_Data to use_
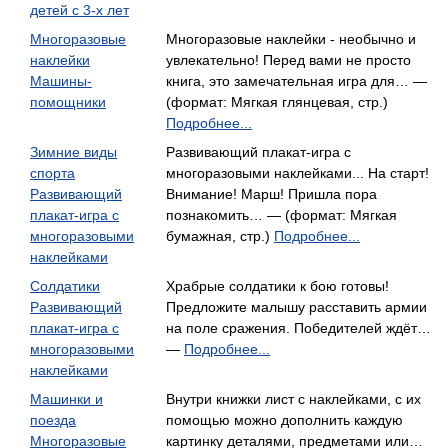
детей с 3-х лет
Многоразовые
Многоразовые наклейки - необычно и
наклейки
увлекательно! Перед вами не просто
Машины-
книга, это замечательная игра для… —
помощники
(формат: Мягкая глянцевая, стр.)
Подробнее...
Зимние виды
Развивающий плакат-игра с
спорта
многоразовыми наклейками... На старт!
Развивающий
Внимание! Марш! Пришла пора
плакат-игра с
познакомить… — (формат: Мягкая
многоразовыми
бумажная, стр.)
Подробнее...
наклейками
Солдатики
Храбрые солдатики к бою готовы!
Развивающий
Предложите малышу расставить армии
плакат-игра с
на поле сражения. Победите­лей ждёт…
многоразовыми
—
Подробнее...
наклейками
Машинки и
Внутри книжки лист с наклейками, с их
поезда
помощью можно дополнить каждую
Многоразовые
картинку деталями, предметами или…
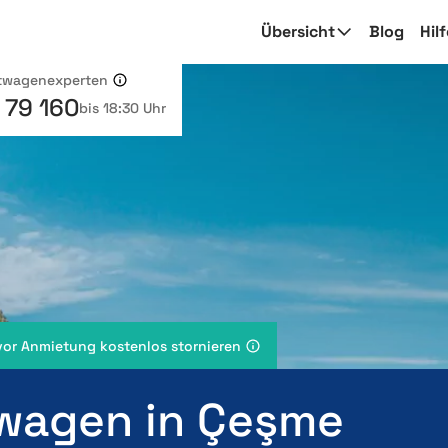
Übersicht
Blog
Hil
etwagenexperten
 79 160
bis 18:30 Uhr
vor Anmietung kostenlos stornieren
wagen in Çeşme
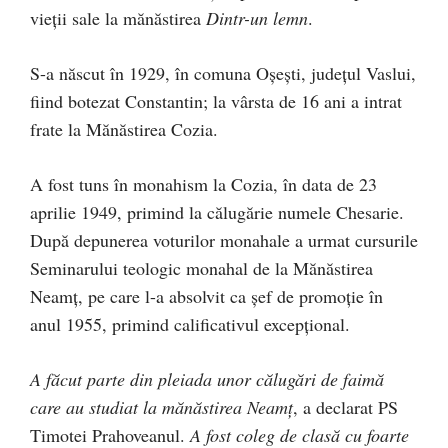
vieții sale la mănăstirea
Dintr-un lemn
.
S-a născut în 1929, în comuna Oşeşti, judeţul Vaslui,
fiind botezat Constantin; la vârsta de 16 ani a intrat
frate la Mănăstirea Cozia.
A fost tuns în monahism la Cozia, în data de 23
aprilie 1949, primind la călugărie numele Chesarie.
După depunerea voturilor monahale a urmat cursurile
Seminarului teologic monahal de la Mănăstirea
Neamţ, pe care l-a absolvit ca şef de promoţie în
anul 1955, primind calificativul excepţional.
A făcut parte din pleiada unor călugări de faimă
care au studiat la mănăstirea Neamț
, a declarat PS
Timotei Prahoveanul.
A fost coleg de clasă cu foarte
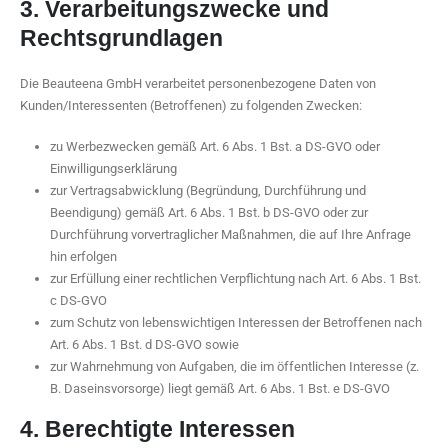
3. Verarbeitungszwecke und
Rechtsgrundlagen
Die Beauteena GmbH verarbeitet personenbezogene Daten von
Kunden/Interessenten (Betroffenen) zu folgenden Zwecken:
zu Werbezwecken gemäß Art. 6 Abs. 1 Bst. a DS-GVO oder
Einwilligungserklärung
zur Vertragsabwicklung (Begründung, Durchführung und
Beendigung) gemäß Art. 6 Abs. 1 Bst. b DS-GVO oder zur
Durchführung vorvertraglicher Maßnahmen, die auf Ihre Anfrage
hin erfolgen
zur Erfüllung einer rechtlichen Verpflichtung nach Art. 6 Abs. 1 Bst.
c DS-GVO
zum Schutz von lebenswichtigen Interessen der Betroffenen nach
Art. 6 Abs. 1 Bst. d DS-GVO sowie
zur Wahrnehmung von Aufgaben, die im öffentlichen Interesse (z.
B. Daseinsvorsorge) liegt gemäß Art. 6 Abs. 1 Bst. e DS-GVO
4. Berechtigte Interessen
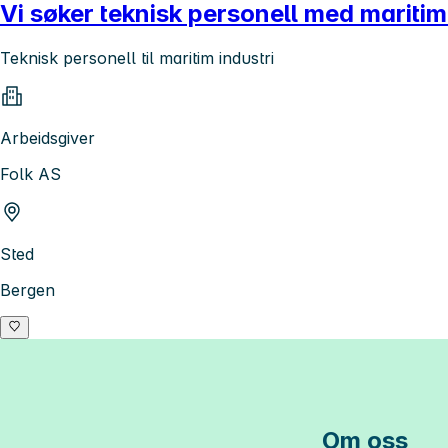
Vi søker teknisk personell med mariti
Teknisk personell til maritim industri
Arbeidsgiver
Folk AS
Sted
Bergen
Om oss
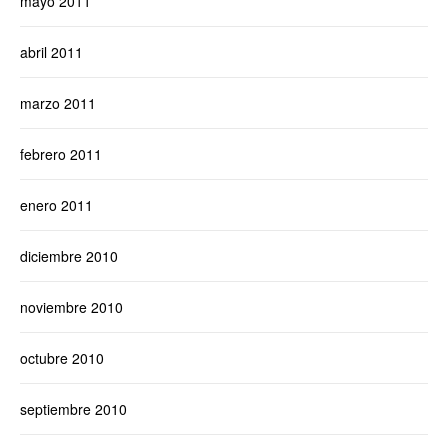
mayo 2011
abril 2011
marzo 2011
febrero 2011
enero 2011
diciembre 2010
noviembre 2010
octubre 2010
septiembre 2010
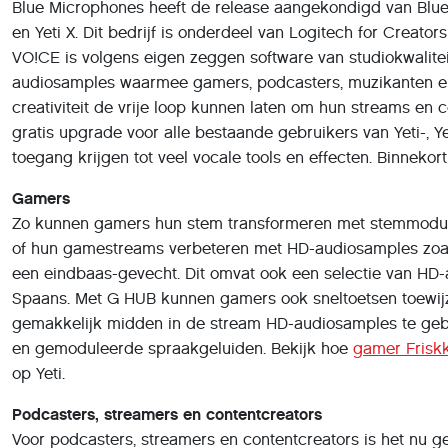
Blue Microphones heeft de release aangekondigd van Blue 
en Yeti X. Dit bedrijf is onderdeel van Logitech for Creato
VO!CE is volgens eigen zeggen software van studiokwalit
audiosamples waarmee gamers, podcasters, muzikanten e
creativiteit de vrije loop kunnen laten om hun streams en 
gratis upgrade voor alle bestaande gebruikers van Yeti-, Y
toegang krijgen tot veel vocale tools en effecten. Binnekor
Gamers
Zo kunnen gamers hun stem transformeren met stemmodulati
of hun gamestreams verbeteren met HD-audiosamples zoals
een eindbaas-gevecht. Dit omvat ook een selectie van HD-a
Spaans. Met G HUB kunnen gamers ook sneltoetsen toewij
gemakkelijk midden in de stream HD-audiosamples te gebr
en gemoduleerde spraakgeluiden. Bekijk hoe
gamer Frisk
op Yeti.
Podcasters, streamers en contentcreators
Voor podcasters, streamers en contentcreators is het nu g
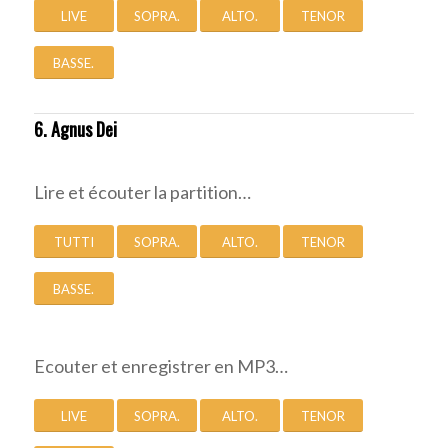
LIVE
SOPRA.
ALTO.
TENOR
BASSE.
6. Agnus Dei
Lire et écouter la partition…
TUTTI
SOPRA.
ALTO.
TENOR
BASSE.
Ecouter et enregistrer en MP3…
LIVE
SOPRA.
ALTO.
TENOR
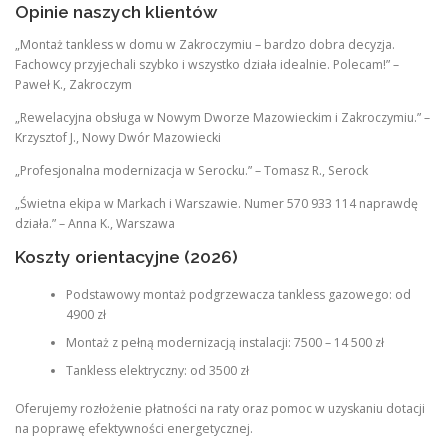
Opinie naszych klientów
„Montaż tankless w domu w Zakroczymiu – bardzo dobra decyzja.
Fachowcy przyjechali szybko i wszystko działa idealnie. Polecam!” –
Paweł K., Zakroczym
„Rewelacyjna obsługa w Nowym Dworze Mazowieckim i Zakroczymiu.” –
Krzysztof J., Nowy Dwór Mazowiecki
„Profesjonalna modernizacja w Serocku.” – Tomasz R., Serock
„Świetna ekipa w Markach i Warszawie. Numer 570 933 114 naprawdę
działa.” – Anna K., Warszawa
Koszty orientacyjne (2026)
Podstawowy montaż podgrzewacza tankless gazowego: od
4900 zł
Montaż z pełną modernizacją instalacji: 7500 – 14 500 zł
Tankless elektryczny: od 3500 zł
Oferujemy rozłożenie płatności na raty oraz pomoc w uzyskaniu dotacji
na poprawę efektywności energetycznej.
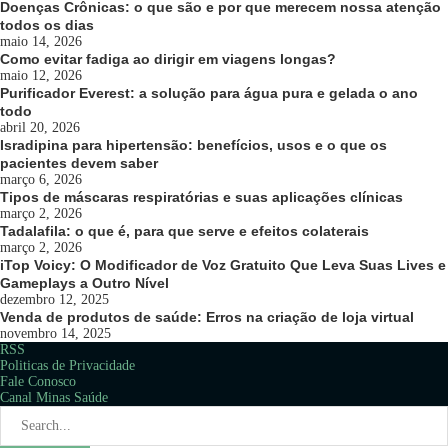
Doenças Crônicas: o que são e por que merecem nossa atenção
todos os dias
maio 14, 2026
Como evitar fadiga ao dirigir em viagens longas?
maio 12, 2026
Purificador Everest: a solução para água pura e gelada o ano
todo
abril 20, 2026
Isradipina para hipertensão: benefícios, usos e o que os
pacientes devem saber
março 6, 2026
Tipos de máscaras respiratórias e suas aplicações clínicas
março 2, 2026
Tadalafila: o que é, para que serve e efeitos colaterais
março 2, 2026
iTop Voicy: O Modificador de Voz Gratuito Que Leva Suas Lives e
Gameplays a Outro Nível
dezembro 12, 2025
Venda de produtos de saúde: Erros na criação de loja virtual
novembro 14, 2025
RSS
Politicas de Privacidade
Fale Conosco
Canal Minas Saúde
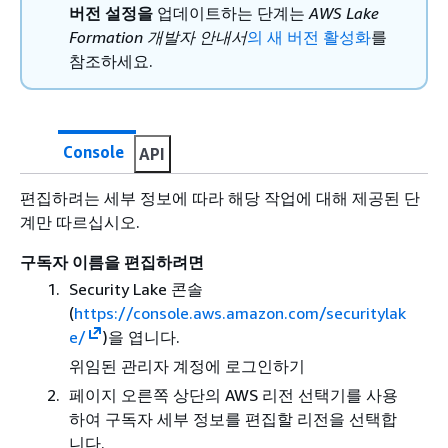
버전 설정을
업데이트하는 단계는
AWS Lake
Formation 개발자 안내서
의 새 버전 활성화
를
참조하세요.
Console
API
편집하려는 세부 정보에 따라 해당 작업에 대해 제공된 단
계만 따르십시오.
구독자 이름을 편집하려면
Security Lake 콘솔
(
https://console.aws.amazon.com/securitylak
e/
)을 엽니다.
위임된 관리자 계정에 로그인하기
페이지 오른쪽 상단의 AWS 리전 선택기를 사용
하여 구독자 세부 정보를 편집할 리전을 선택합
니다.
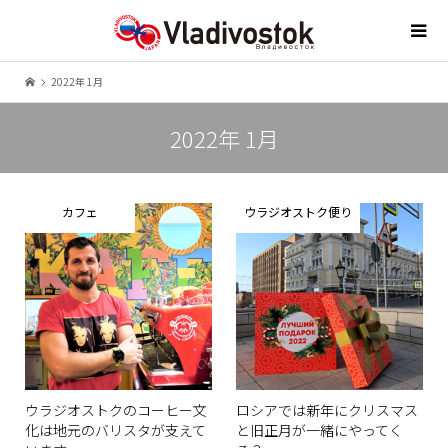
2022年 1月
2022年 1月
カフェ
ウラジオストク便り
ウラジオストクのコーヒー文
ロシアでは新年にクリスマス
化は地元のバリスタが支えて
と旧正月が一緒にやってく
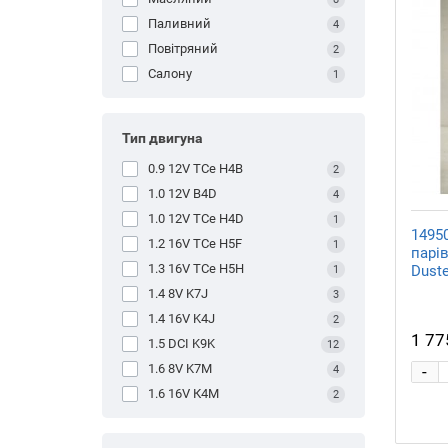
Паливний
4
Повітряний
2
Салону
1
Тип двигуна
0.9 12V TCe H4B
2
1.0 12V B4D
4
1.0 12V TCe H4D
1
1495
1.2 16V TCe H5F
1
парів
1.3 16V TCe H5H
Duste
1
1.4 8V K7J
3
1.4 16V K4J
2
1 77
1.5 DCI K9K
12
1.6 8V K7M
-
4
1.6 16V К4М
2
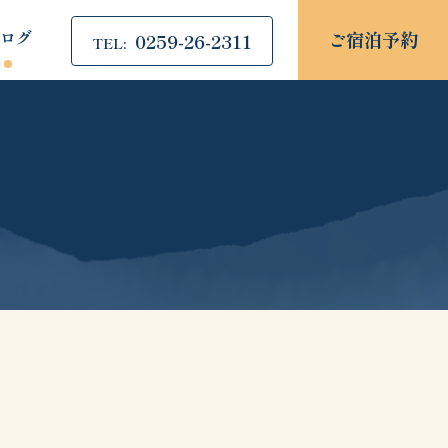
ログ
ご宿泊予約
0259-26-2311
TEL:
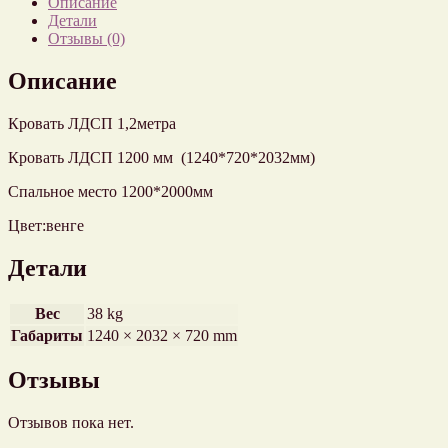
Описание
Детали
Отзывы (0)
Описание
Кровать ЛДСП 1,2метра
Кровать ЛДСП 1200 мм (1240*720*2032мм)
Спальное место 1200*2000мм
Цвет:венге
Детали
Вес
38 kg
Габариты
1240 × 2032 × 720 mm
Отзывы
Отзывов пока нет.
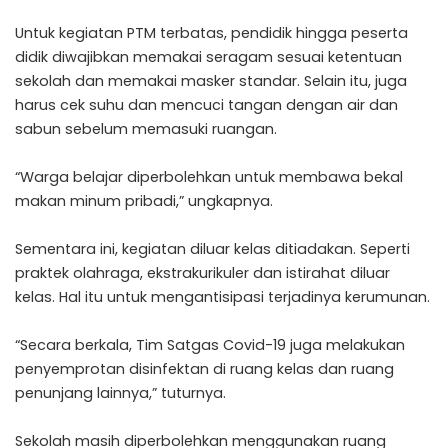
Untuk kegiatan PTM terbatas, pendidik hingga peserta
didik diwajibkan memakai seragam sesuai ketentuan
sekolah dan memakai masker standar. Selain itu, juga
harus cek suhu dan mencuci tangan dengan air dan
sabun sebelum memasuki ruangan.
“Warga belajar diperbolehkan untuk membawa bekal
makan minum pribadi,” ungkapnya.
Sementara ini, kegiatan diluar kelas ditiadakan. Seperti
praktek olahraga, ekstrakurikuler dan istirahat diluar
kelas. Hal itu untuk mengantisipasi terjadinya kerumunan.
“Secara berkala, Tim Satgas Covid-19 juga melakukan
penyemprotan disinfektan di ruang kelas dan ruang
penunjang lainnya,” tuturnya.
Sekolah masih diperbolehkan menggunakan ruang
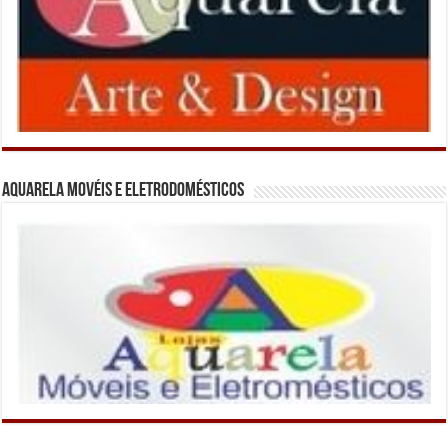
Aquarela Movéis e Eletrodomésticos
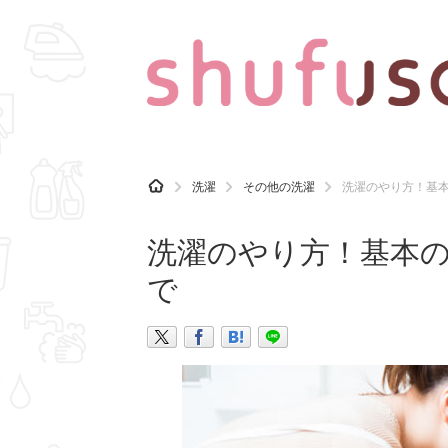
CATEGORY
記事カテゴリ
H
洗濯
その他の洗濯
洗濯のやり方！基
O
気になる
運気
M
E
洗濯のやり方！基本
マナー
趣味
で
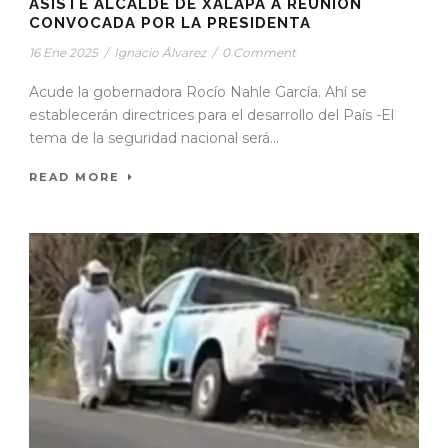
ASISTE ALCALDE DE XALAPA A REUNIÓN
CONVOCADA POR LA PRESIDENTA
16 Ene 2025
/
Ignacio Álvarez
/
0 Comment
Acude la gobernadora Rocío Nahle García. Ahí se
establecerán directrices para el desarrollo del País -El
tema de la seguridad nacional será...
READ MORE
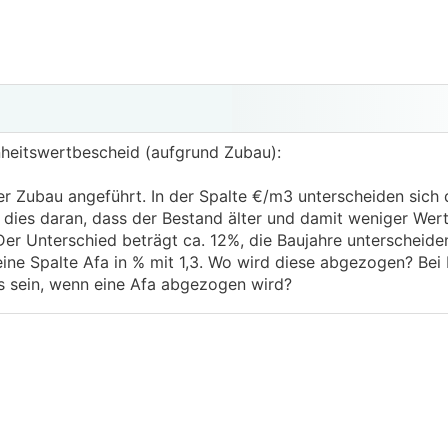
nheitswertbescheid (aufgrund Zubau):
r Zubau angeführt. In der Spalte €/m3 unterscheiden sich 
dies daran, dass der Bestand älter und damit weniger Wert
 Der Unterschied beträgt ca. 12%, die Baujahre unterscheide
eine Spalte Afa in % mit 1,3. Wo wird diese abgezogen? Bei
s sein, wenn eine Afa abgezogen wird?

_Problem details_
List every line of the records that contains the word "формат".

_Result of the exercise_
(формат: Мягкая глянцевая, стр.)
познакомить… — (формат: Мягкая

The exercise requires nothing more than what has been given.